What the task requires:
Would you return the data below exactly as it stands, with every picture left out?

The data:
-- Opening Marker --

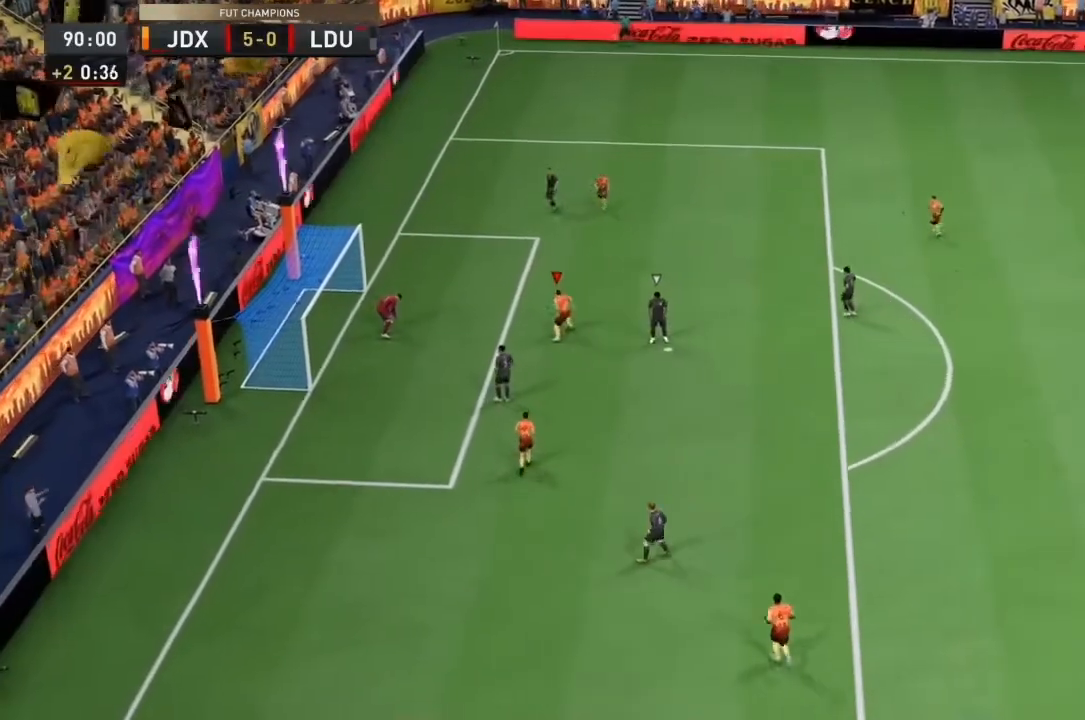
{"buttons": [], "left_stick": "center", "right_stick": "center", "events": []}
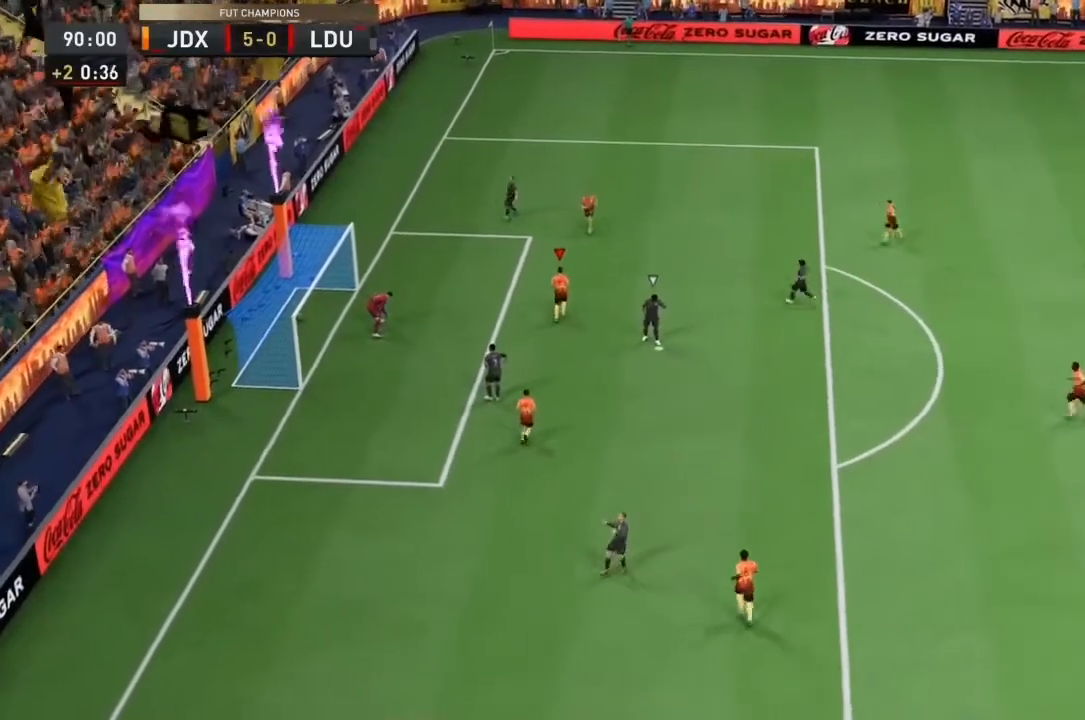
{"buttons": ["CROSS"], "left_stick": "center", "right_stick": "center", "events": [[467, "CROSS", "down"]]}
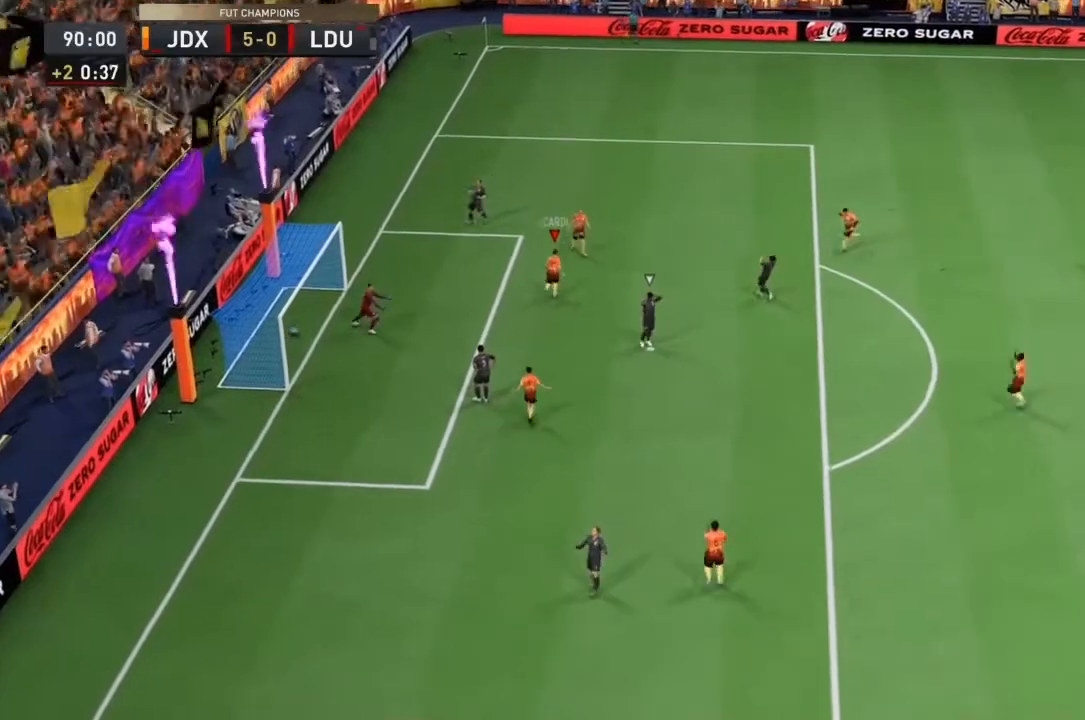
{"buttons": [], "left_stick": "center", "right_stick": "center", "events": [[167, "CROSS", "up"]]}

-- Closing Marker --

The completed task:
{"buttons": [], "left_stick": "center", "right_stick": "center", "events": []}
{"buttons": ["CROSS"], "left_stick": "center", "right_stick": "center", "events": [[467, "CROSS", "down"]]}
{"buttons": [], "left_stick": "center", "right_stick": "center", "events": [[167, "CROSS", "up"]]}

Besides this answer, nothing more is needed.